Terra sovrasfruttata: più poveri già da oggi. L’Italia vive quattro volte al di sopra delle proprie capacità ecologiche. Dalle foreste ai pesci riduciamo il tesoro delle generazioni future
Luca Mercalli. Mentre l’economia globale, la popolazione, l’estrazione di risorse naturali e l’inquinamento crescono, le dimensioni della Terra rimangono fisse. Così quest’anno l’Overshoot Day, il giorno del sovrasfruttamento calcolato dal Global Footprint Network, cade oggi, 8 agosto, in anticipo di 5 giorni rispetto al 13 agosto dello scorso anno.
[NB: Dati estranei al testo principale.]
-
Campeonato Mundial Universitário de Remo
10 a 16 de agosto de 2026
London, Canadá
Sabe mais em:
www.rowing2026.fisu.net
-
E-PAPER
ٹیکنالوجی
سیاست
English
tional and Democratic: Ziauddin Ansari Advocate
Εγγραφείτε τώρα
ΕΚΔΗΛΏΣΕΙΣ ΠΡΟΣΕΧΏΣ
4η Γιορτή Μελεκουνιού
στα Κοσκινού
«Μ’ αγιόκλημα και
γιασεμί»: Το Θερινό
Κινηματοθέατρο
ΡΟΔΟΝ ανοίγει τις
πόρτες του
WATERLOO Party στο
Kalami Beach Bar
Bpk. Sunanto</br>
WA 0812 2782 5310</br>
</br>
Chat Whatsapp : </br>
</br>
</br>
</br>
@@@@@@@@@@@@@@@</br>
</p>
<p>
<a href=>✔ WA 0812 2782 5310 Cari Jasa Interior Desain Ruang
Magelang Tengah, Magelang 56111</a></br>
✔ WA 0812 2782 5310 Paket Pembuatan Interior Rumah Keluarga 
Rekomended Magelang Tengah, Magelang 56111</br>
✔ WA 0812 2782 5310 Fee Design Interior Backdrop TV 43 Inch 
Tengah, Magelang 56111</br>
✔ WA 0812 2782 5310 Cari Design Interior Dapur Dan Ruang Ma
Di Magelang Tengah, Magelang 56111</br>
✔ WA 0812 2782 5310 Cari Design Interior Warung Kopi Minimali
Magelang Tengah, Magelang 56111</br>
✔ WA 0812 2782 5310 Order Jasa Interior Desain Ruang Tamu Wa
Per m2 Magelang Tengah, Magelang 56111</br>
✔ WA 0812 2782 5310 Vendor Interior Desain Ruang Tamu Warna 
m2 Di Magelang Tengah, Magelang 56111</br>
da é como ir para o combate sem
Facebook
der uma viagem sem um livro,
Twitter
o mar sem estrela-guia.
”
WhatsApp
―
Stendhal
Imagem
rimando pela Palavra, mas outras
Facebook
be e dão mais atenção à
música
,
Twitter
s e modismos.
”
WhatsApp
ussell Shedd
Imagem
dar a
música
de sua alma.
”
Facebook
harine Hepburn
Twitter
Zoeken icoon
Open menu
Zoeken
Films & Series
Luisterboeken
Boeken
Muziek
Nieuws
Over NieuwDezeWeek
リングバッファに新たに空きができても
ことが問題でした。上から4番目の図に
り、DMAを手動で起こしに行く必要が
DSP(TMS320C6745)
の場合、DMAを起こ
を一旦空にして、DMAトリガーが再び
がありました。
È la data nella quale gli interessi della natura, cioè tutta la produzione annua rinnovabile, dalle foreste ai pesci, è stata consumata, data dalla quale fino a fine anno si intaccherà il capitale planetario, attingendo a risorse non più rinnovabili e di cui saranno dunque private le generazioni future. E accanto ai prelievi eccessivi si aggiungono le scomode eredità: cambiamenti climatici, perdita di biodiversità e inquinamenti assortiti. È dal 1970 che l’Umanità è entrata nel territorio dell’insostenibilità, e la data del sovrasfruttamento anticipa anno dopo anno.
Per l’Italia la situazione è ancora più critica, in quanto il nostro Paese vive quattro volte al di sopra delle proprie risorse ecologiche interne, e quindi ha toccato l’overshoot day a inizio aprile. Fin qui il pezzo è praticamente identico a quello che ho scritto l’anno scorso. Ecco il problema: è passato un altro anno e siamo sempre qui a raccontarcela come se si trattasse di una notiziola qualunque. Invece è la notizia più rilevante per la nostra specie. È quella sulla quale dovremmo riflettere ogni giorno per trovare urgentemente una soluzione al prossimo collasso della biosfera e della società. Non chiamatele teorie catastrofiste per favore. È la solita etichetta che autorizza a fregarsene senza approfondire. Ormai tutta la scienza internazionale del sistema Terra è in allarme. Solo pochi giorni fa la Noaa, l’ente meteorologico statunitense, ha pubblicato il rapporto sui cambiamenti climatici 2015, che rendono l’annata eccezionale per numero di record superati. E il 2016 sarà probabilmente peggio, con il primo semestre al top del caldo globale e i ghiacci artici ai minimi.
Il rapporto di fine luglio dell’Unep, ente ambientale delle Nazioni Unite, “Global Material Flows and Resource Productivity”, avvisa che la quantità di materie prime estratte dalla Terra è aumentata dai 22 miliardi di tonnellate del 1970 agli «sbalorditivi» 70 miliardi di tonnellate del 2010; i paesi ricchi consumano circa 10 volte la quantità di quelli più poveri. Se il mondo continua così, al 2050, con oltre 9 miliardi di abitanti sulla Terra, serviranno 180 miliardi di tonnellate di materie prime minerali, con i conseguenti danni ambientali. Sempre l’Unep ha pubblicato da poco il rapporto “Marine Litter” sul drammatico incremento dei rifiuti plastici negli oceani. Questi studi ormai non si contano, ma l’impressione è quella di un grande spreco di conoscenza, come se passasse tutto inosservato, nell’indifferenza della politica e dei cittadini, mentre il limite dell’irreversibilità della crisi ambientale si avvicina pericolosamente.
In dicembre la COP21 a Parigi ha stabilito di ridurre le emissioni climalteranti per contenere in 2 gradi l’aumento della temperatura globale entro il 2100. L’accordo entrerà in vigore dopo che almeno 55 paesi che contino il 55% delle emissioni globali avranno firmato. A oggi quanti hanno ratificato? 21 stati su 179, per un misero 0,85% delle emissioni globali! Sono soprattutto i piccoli atolli corallini del Pacifico che stanno per essere sommersi dall’aumento dei livelli oceanici. Gli altri non sembrano aver fretta.